Reviewed June 11, 2002.
A Sonderbooks' Best Book of 2002 (#3, Biographical Nonfiction)
Bantam Books, 2002.  311 pages.

This is another book about September 11, but this one is unlike any other.

On September 11th, Lauren Manning was running a little late getting to work.  She had been making some business calls and lingered over her good-bys with her ten-month-old son.  Her husband was going in later, since it had been decided that he wasn’t needed at the 8:00 meeting at the Windows on the World restaurant.

She got out of her cab and entered the lobby of the North Tower of the World Trade Center.  At that moment, a fireball exploded down the elevator shaft and blew her back out the door, setting her on fire.  She ran across the street, avoiding falling debris, where a passerby was able to put out the fire and get her into an ambulance.  She was the first person evacuated.

Greg Manning was called from St.

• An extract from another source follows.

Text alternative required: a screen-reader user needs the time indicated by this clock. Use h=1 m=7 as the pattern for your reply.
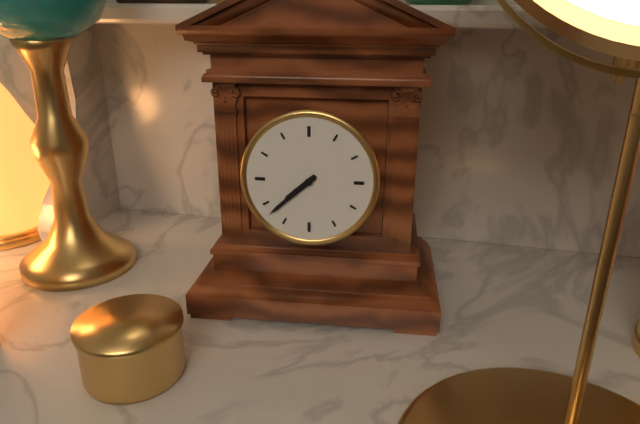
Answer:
h=7 m=38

Vincent’s hospital not long after.  Lauren was still coherent and asked to go to a burn unit.  She told her husband, “Greg, I was on fire.  I ran out.  I prayed to die.  Then I decided to live for Tyler and for you.”

This book tells the story of her heroic fight to survive.  She was burned on 83% of her body, giving her about a 17% chance of making it.  The book is made up of Greg Manning’s nightly e-mail updates on Lauren’s condition to friends and family.  This makes the story immediate and gripping.  Although we know she makes it (by the back cover), we experience the fear along with her husband as he can hardly dare hope that she will survive.

This book again takes September 11 from the big, abstract numbers to the human side of the tragedy and horror.  Can you imagine what it would be like for her to wake up after a month and a half in a drug-induced coma?  She asked if the building was being dismantled.  Her husband answered, “Crews are working on it.”  She still didn’t know about the other planes or even if it was definitely an act of terrorism.  Worst of all, she didn’t know that almost 700 people from her company, Cantor Fitzgerald, were dead.

Greg Manning is an excellent writer.  He simple statement of the facts leaves us feeling the pain and hope along with him.  This would be a great story even if it were only a novel.  As it is, it packs a powerful punch.